§ Selected extract:
....................

Purpose of the Study:

  • To develop and validate a polymer density functional theory (PDFT) for rod-coil copolymers.
  • To investigate the impact of segment size on local density and solvation forces.
  • To provide a theoretical framework applicable to various polymer architectures.

Main Methods:

  • Utilizing a modified fundamental measure theory for excluded-volume effects.
  • Incorporating Wertheim's first-order thermodynamics perturbation theory for chain connectivity.
  • Applying mean-field approximation for van der Waals attractions.
  • Comparing PDFT predictions with simulation data for validation.

Main Results:

  • The developed PDFT successfully reproduces simulation data for density profiles.
  • Excluded volume effects of coil segments are critical for solvation force profiles in rod-coil brushes.
  • Weak attraction near classical contact is observed due to vacuum effects.
  • The theory accurately models copolymers with both different (A(5)D(3)) and same (A(5)B(3)) sized segments.

Conclusions:

  • The proposed PDFT is a reliable tool for studying rod-coil copolymers.
  • The findings offer insights into controlling surface and colloidal stabilization using rod-coils.
  • The theoretical framework is adaptable to other polymer architectures with varying segment sizes.

....................

§ Dataset extract:
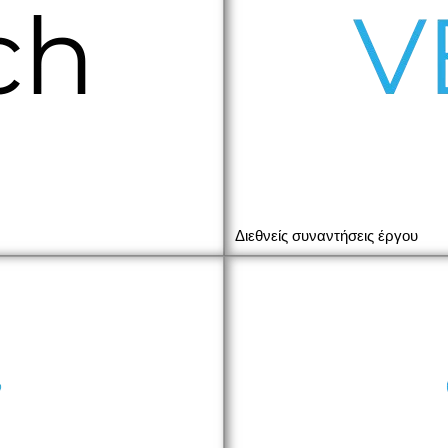
Διεθνείς συναντήσεις έργου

....................

§ Tasks and exercises:
a: Repeat the part of the rod-coil copolymer summary starting at "Purpose of the" and ending at "various polymer architectures.".
b: Answer these from the rod-coil copolymer summary:
(i) Which theory is incorporated for chain connectivity?
(ii) What approximation is applied for van der Waals attractions?
(iii) What is observed near classical contact, and what is it due to?
The data stand apart from the rod-coil copolymer summary.

§ Solutions below:
a:
Purpose of the Study:

  • To develop and validate a polymer density functional theory (PDFT) for rod-coil copolymers.
  • To investigate the impact of segment size on local density and solvation forces.
  • To provide a theoretical framework applicable to various polymer architectures.

b:
(i) Wertheim's first-order thermodynamics perturbation theory
(ii) Mean-field approximation
(iii) Weak attraction, due to vacuum effects